In the 1980s, composers Emanuel Zamir and Yosef Hadar collaborated with Tova. They brought her their melodies for her to choreograph and disseminate through her dances. And indeed, she then created dances that became known throughout the country: “El Ha’Ayin, Al Harim Ole Haboker, Bashvilim Ro’a Yorda, Adarim Kitru HaShoket, BeHemyat Todah …

At the same time, Tova founded another troupe of dancers, “Mecholelei Aviv – Spring Dancers” in Tel Aviv. It consisted of teenagers from Tel Aviv as well as students and soldiers. They performed in Germany and were even filmed for German television like other representative troupes from different countries. “We were very much appreciated there, and more than once, there were apologies from Germans for what had happened in the past – the history that we all know”, says Tova.

A Magnificent Inventory

In Tova’s book, “The Story of My Life,” she describes the many phases in her life in various fields. One can say that Tova’s life story is the story of the life of the country. It begins at the time of the British Mandate in 1944, and continues with the youth movements, the working settlements, Israel’s wars, representation abroad, cultural institutions in Israel, IDF – Tzahal, (the Israeli army) and the festivals throughout the world. 96 Years of history.

In order to illustrate in some way, the intensity of the work, here is a short “inventory”:

The Mikveh Israel ceremony. Performances at the Dalia Dance Conference – choreographies, costumes, everything. The “Shavuot” dance ball in Petah Tikva. The 10th anniversary celebrations of [Kibbutz] Hamadia. The celebrations of Maoz Haim. Performances of ancient folk dances at the Venice festival. The folklore performance at Habima. The festival in Warsaw. The Workers’ Council and Working Mothers Organization. Performance evenings as a donation for The Ilan Association. The dance group of the Headquarters of Information. The Ein Harod Regional Council. The Procession of the Child and the Flower in Ramat Gan. The 44th anniversary of the Histadrut. Folklore festival in Netanya. Chagigat Ginat HaGefen (Vineyard Celebration) in Haifa. May 1st (May Day) rallies in Ramle. The dance troupe Lehakat Mecholron in Kfar Saba. An evening of art at the Educational Board Office in Tel Aviv. An evening of song and dance in Holon. Hawaii Nights in Tel Aviv. Evening of song and dance in Haifa. The Independence Day Celebration in Karkur. The 40th year anniversary of Hapoel at Givatayim Stadium. Chanukah Ball at Beit Tzionei America (ZOA House). An evening devoted to the songs of Emanuel Zamir – a partial list.

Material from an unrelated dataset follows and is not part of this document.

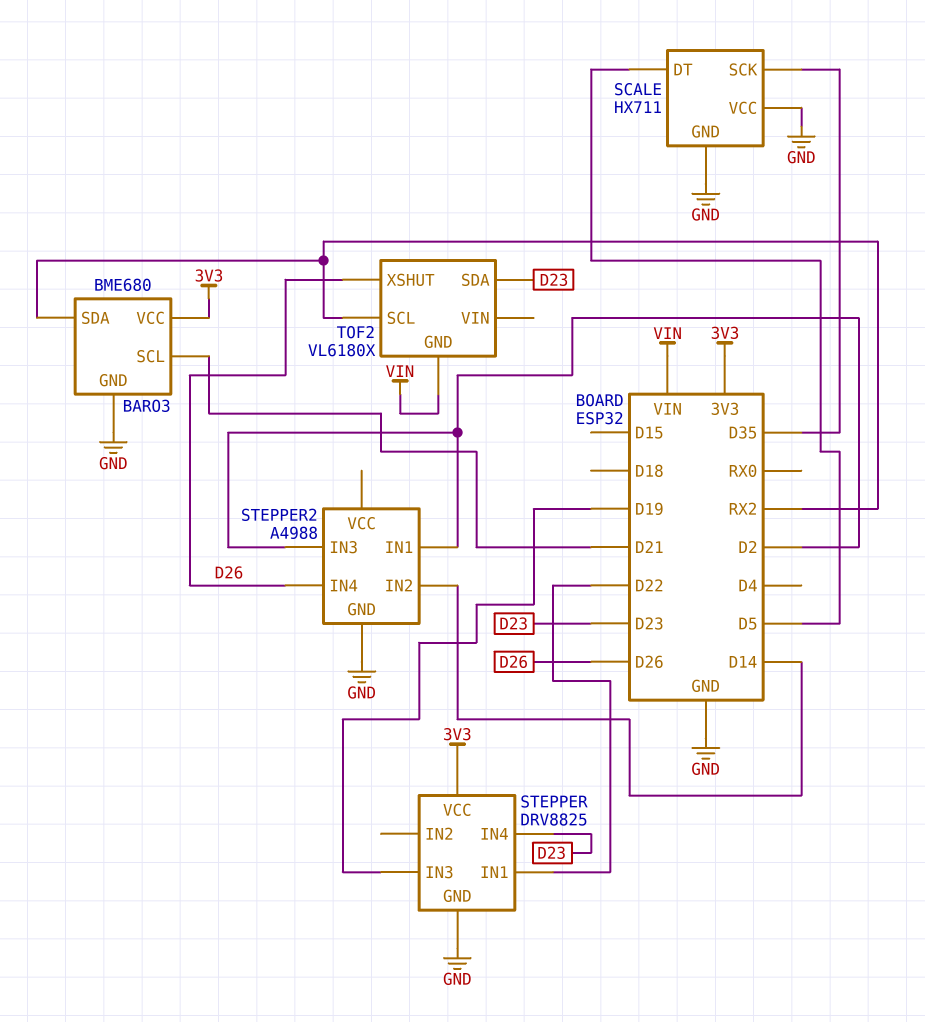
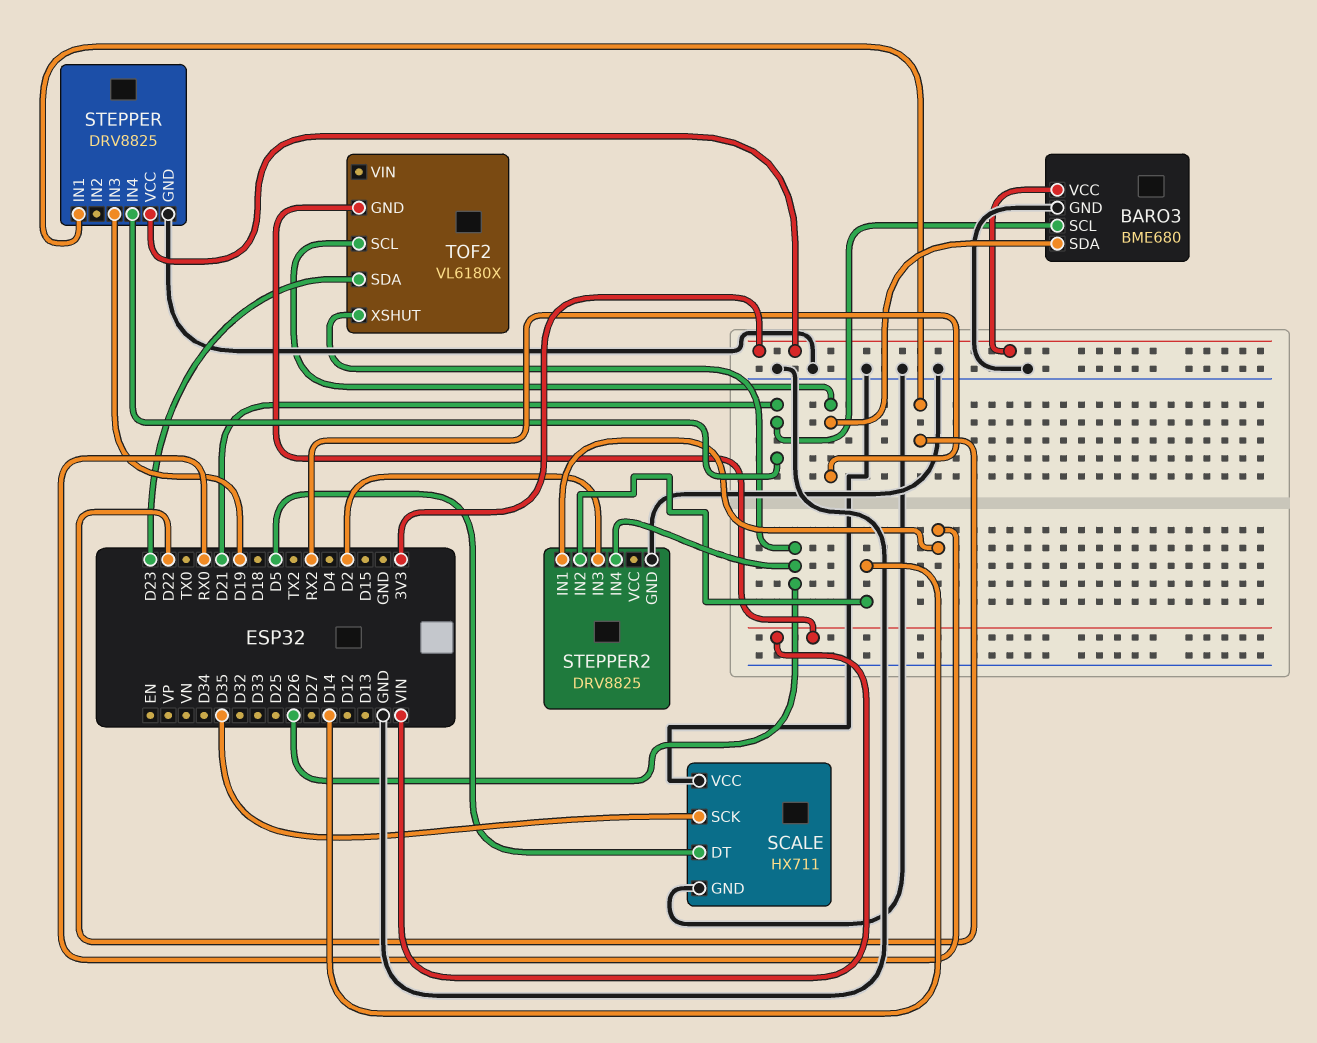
STEPPER pin IN4: D23 -> D21
STEPPER2: A4988 -> DRV8825
STEPPER2 pin IN1: D2 -> RX0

In Tzahal (the Israeli Defense Forces) – a performance for the Military Industry. Performances in military camps all over the country. A participant of the Central Military Performing Troupe. Training of the Tzahal performing troupes. Ground crew training (for which I was awarded prizes on three occasions). Working with fifteen schools all over the country – courses and seminars for the schools. Choreography for the play “Six Wings to One” (Shesh Knafayim Le’echad”).

Czech Festival, Shepherd’s Dance, International Prize. Budapest Dance Festival “Hora Adama” (Alexander Po and Mordechai Zeira).

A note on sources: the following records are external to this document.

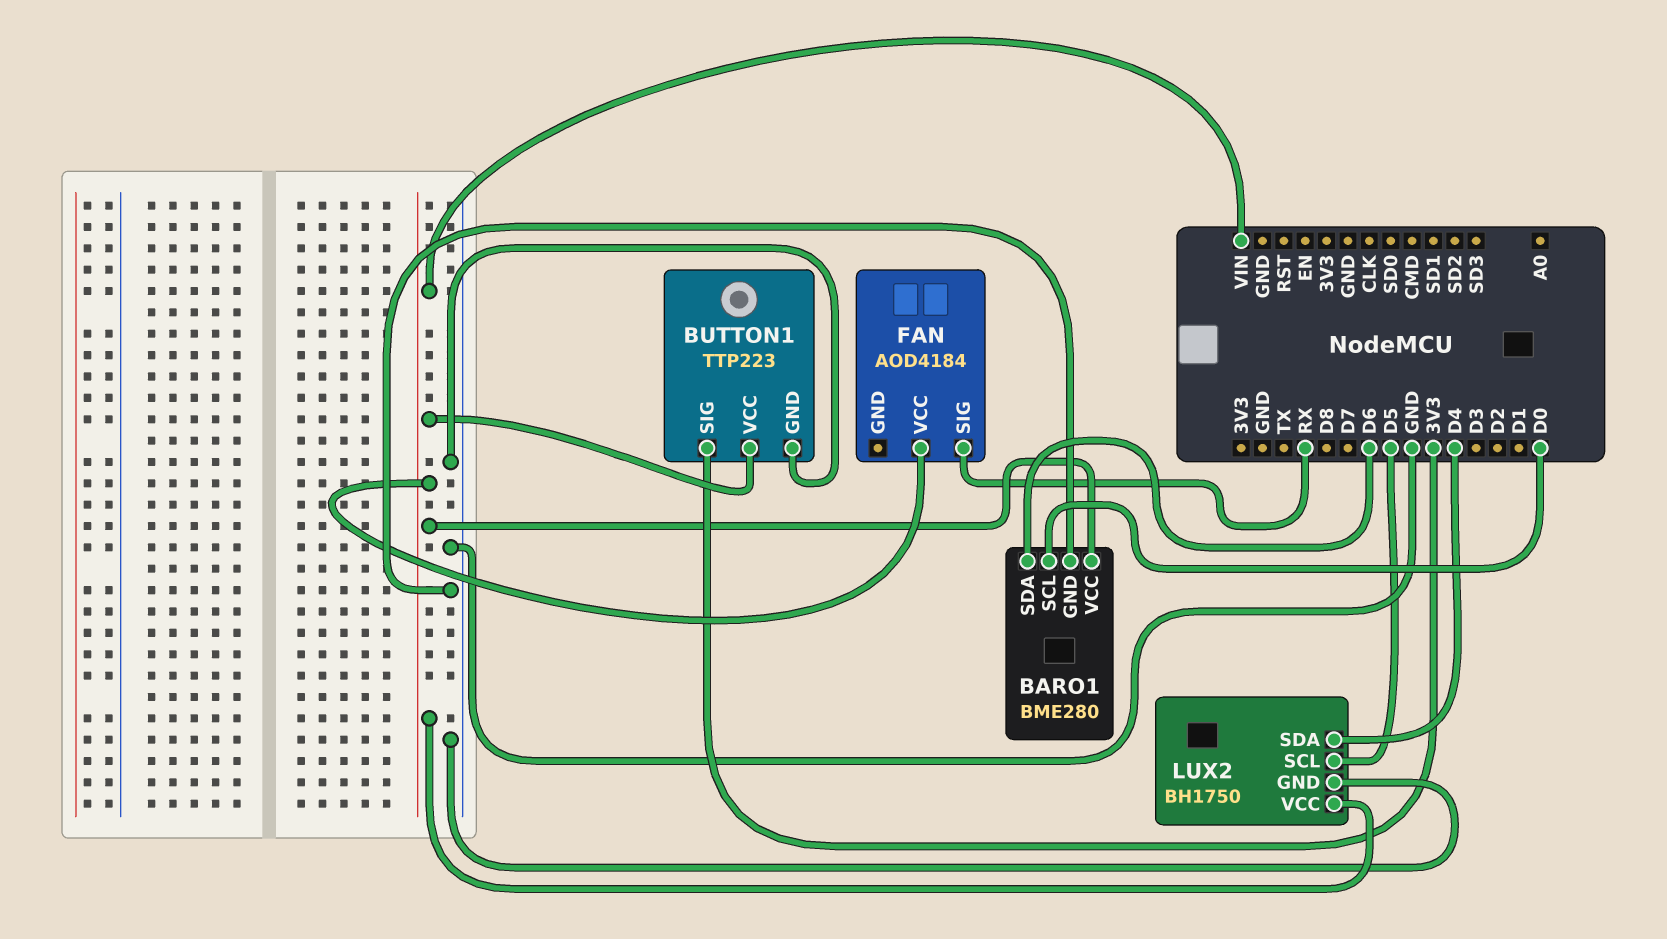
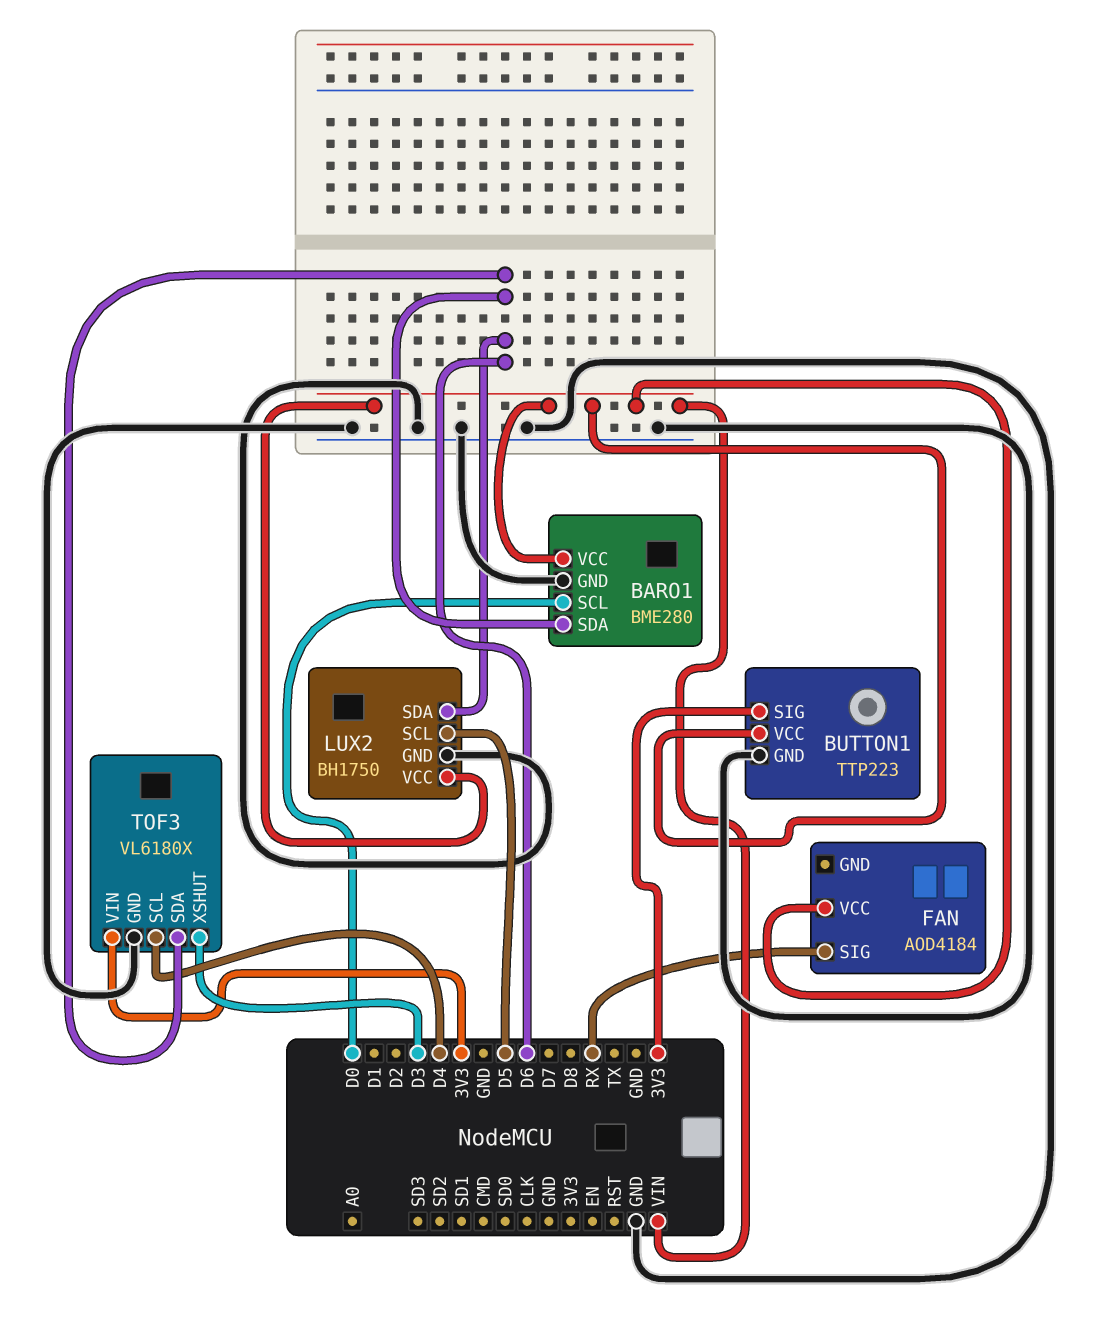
LUX2 pin SDA: D4 -> D6
TOF3: none -> VL6180X
TOF3 pin GND: none -> GND
TOF3 pin SCL: none -> D4
TOF3 pin SDA: none -> D6
TOF3 pin VIN: none -> 3V3
TOF3 pin XSHUT: none -> D3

Working with the youth movements – the Olim (immigrant camps), the United Movement, the Working Youth (Hanoar Ha’Oved), the Scouts (Tzofim), Maccabi Tzair, Hashomer Hatzair.

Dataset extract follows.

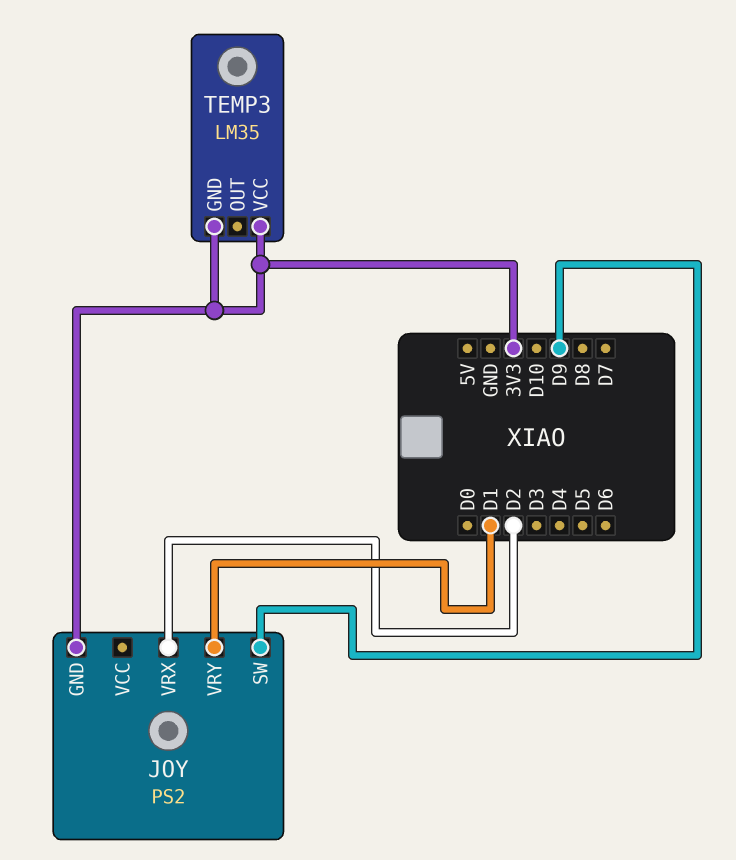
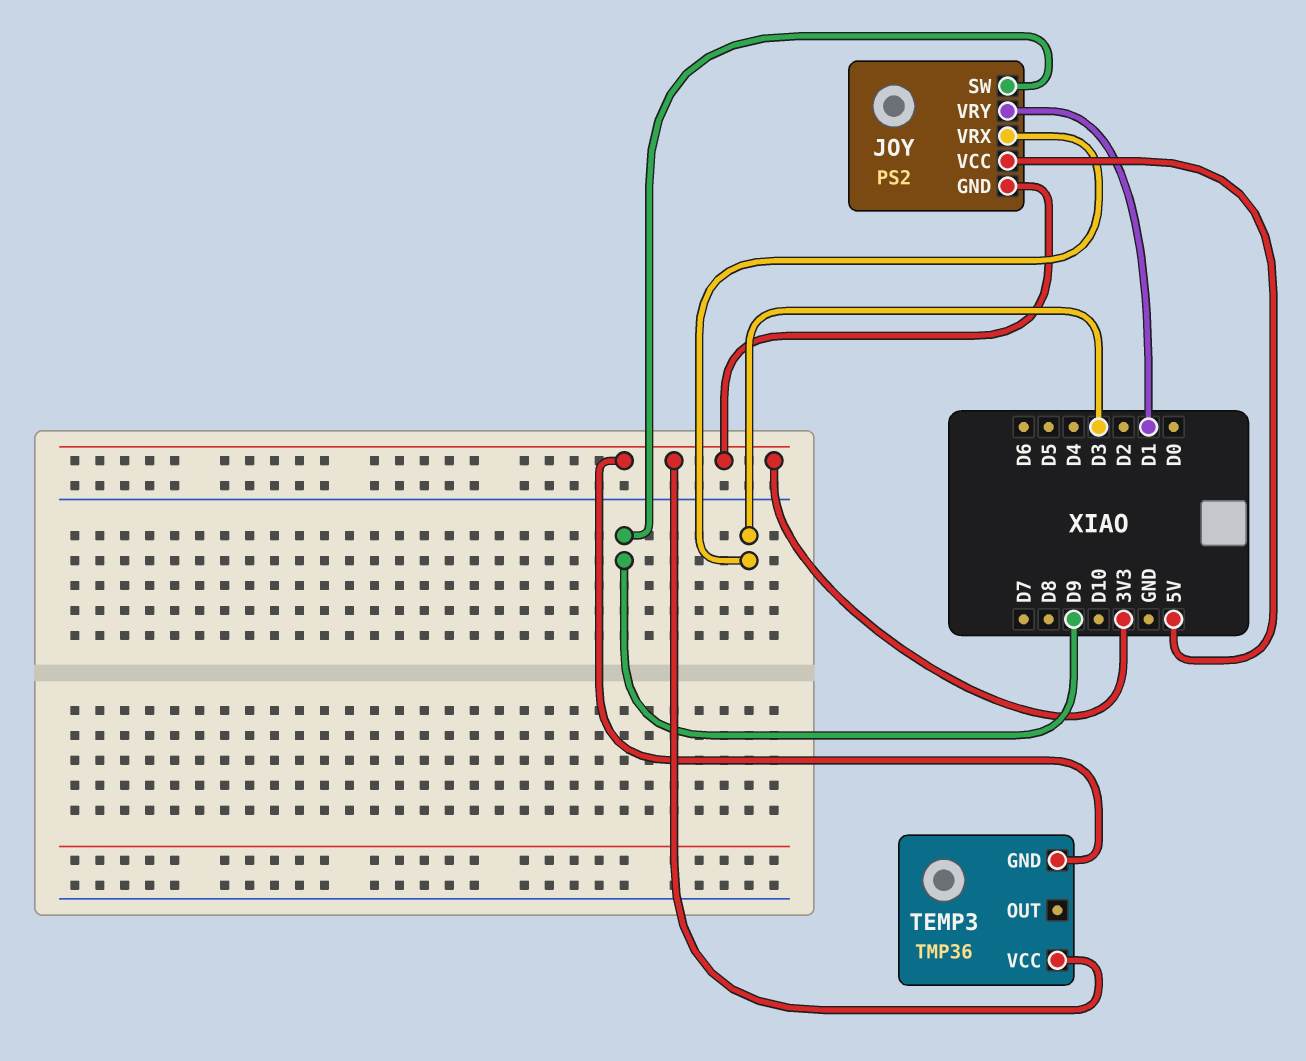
JOY pin VCC: none -> 5V
JOY pin VRX: D2 -> D3
TEMP3: LM35 -> TMP36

Dance Troupes: Machol Ron, HaTzimbelim, HaMecholelim, Tzahalulei Aviv.

Kibbutzim and Moshavim: Ein Shemer, Lehavot Haviva, Ma’anit, Shefayim, Sdot Yam, Ma’agan Michael, Maoz Haim, Hamadia, Givat Brenner, Gezer, Givat Haim, Nahalal, Kfar Yehezkel, Kfar Vitkin, Beit Oved, Kfar Yehoshua, Zichron Ya’akov, Ein Harod, Tel Yosef, Mishmar Hasharon Beit Oren, Ruhama, and there are more.

So, yes, we have brought the story of the queen of the movement with her 96 years, for whom only the sky was the limit. This woman marveled with her talent, her personality, her endless ambitions; this woman enriched the culture of our country, the dance, with all its nuances and illusions, and its changing periods in our ever-changing country. It is fitting to honor Tova’s life’s work, and her tremendous contribution to the people of Israel, to the State of Israel.

We wish Tova longevity and good health.